Playing Seven Card Stud feels natural to me, just as if I’d been playing it almost all my life. Hey! Wait a minute! I HAVE been playing it almost all of my life. 

My earliest memory of playing 7-stud for money was a Boy Scout camping trip in February, 1961. John Kennedy had just been inaugurated a few weeks earlier. We were “learning winter wilderness survival.” We had to build a fire without using matches or a lighter, “mush” a “dog-sled” (the dogs were other scouts–there were six of us and we took turns being the dogs doing the sled pulling), fell a tree and make a hut out of the branches before dark, cook and eat our supper, and then spend the night in the hut. Doing what, you ask? Playing poker, of course. I won 30 or 35 cents before we all fell asleep. No one was frostbitten, so we all passed the test and qualified for that merit badge.

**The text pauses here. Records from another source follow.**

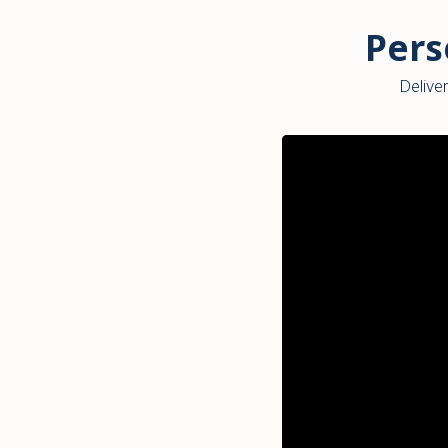
Pers
Deliver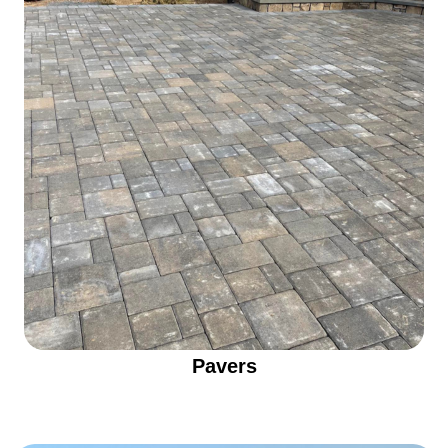
Pavers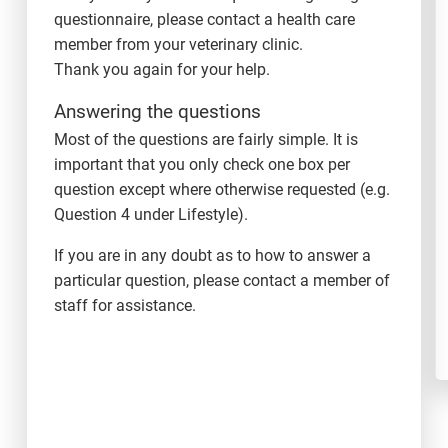
questionnaire, please contact a health care
member from your veterinary clinic.
Thank you again for your help.
Answering the questions
Most of the questions are fairly simple. It is
important that you only check one box per
question except where otherwise requested (e.g.
Question 4 under Lifestyle).
If you are in any doubt as to how to answer a
particular question, please contact a member of
staff for assistance.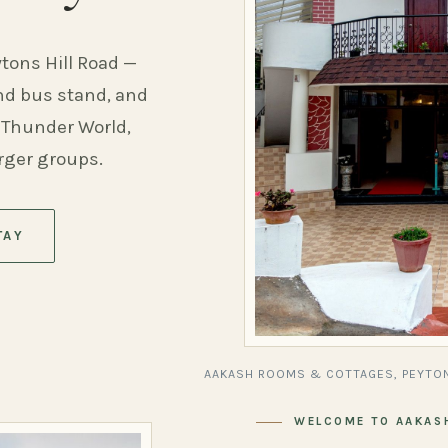
ytons Hill Road —
and bus stand, and
 Thunder World,
arger groups.
TAY
AAKASH ROOMS & COTTAGES, PEYTON
WELCOME TO AAKAS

How did it cost so little? The game was 1 penny fixed limit bets. Most of the time, no one raised and there was a lot of checking. So, it was likely the average hand cost each player who stayed in to the end no more than 3 or 4 cents. I learned quickly that folding was often a good move.

Why am I boring you with this ancient history? Because it impacts today’s games here at Replay Poker. The dominant games at Replay are either Hold’em or Omaha Hi/Lo. And the dominant betting limit is NO LIMIT. How many hands does it take to go broke at no limit? One. Stud poker is almost always played as a limit game. It takes many hands to go broke at limit games.

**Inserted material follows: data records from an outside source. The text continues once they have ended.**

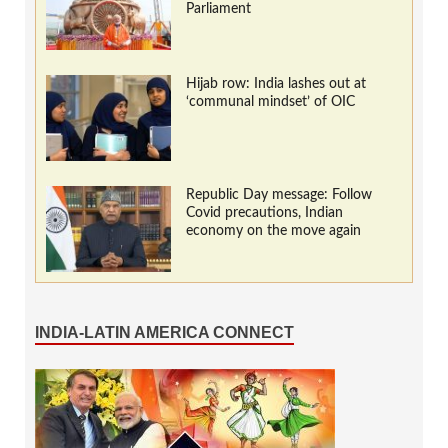
Parliament
Hijab row: India lashes out at
‘communal mindset’ of OIC
Republic Day message: Follow
Covid precautions, Indian
economy on the move again
INDIA-LATIN AMERICA CONNECT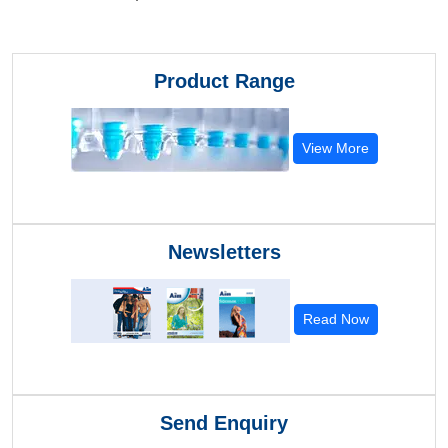
Product Range
View More
Newsletters
Read Now
Send Enquiry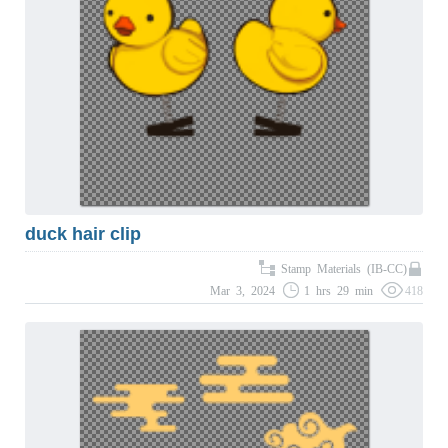
duck hair clip
Stamp Materials (IB-CC)
Mar 3, 2024
1 hrs 29 min
418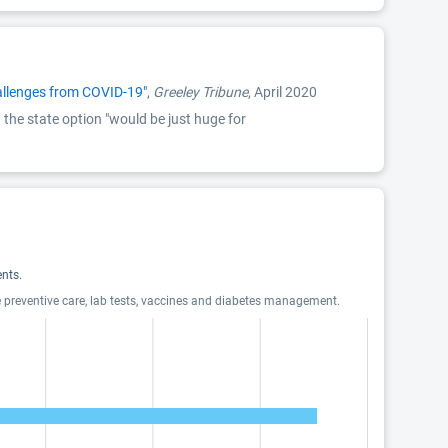
hallenges from COVID-19"
,
Greeley Tribune
, April 2020
the state option "would be just huge for
nts.
e preventive care, lab tests, vaccines and diabetes management.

In a no limit game, we suffer from bingo players and other wild men. Because there is no limit, there isn’t really any defense against the perpetual all-in bettor. In a limit game, everyone can check to the wild bettor and all she can do is make that one fixed bet. Did we just limit our costs to play? Oh, yeah, we did. In fact, we’ve turned the tables completely around and now it’s the wild one who has to play defense against our raises when we’ve trapped him after his fixed bet.

We at Replay have become so accustomed to playing no limit, we’ve lost sight of the old ways. Of course, the games take longer. You have to kill your victim in small increments rather than all at once in a single hand. That takes more time.

I should’ve noticed this right away. Prior to coming to Replay in 2015, I almost always played fixed limit games, even Hold’em and Omaha. But, fixed limit games aren’t popular here at Replay, so I learned to play no limit like everyone else. We are all thinking in terms of no limit, even when we play at a limit game table. It’s like second nature to us, now. 

It’s almost like having two sets of wrenches, one set in metric sizes, the other in SAE inches and fractions. If the only skills in your toolbox are for no limit, you’ll have to learn to make adjustments to play a limit game. We have to think differently. The “check” has suddenly become a powerful and useful tool, again.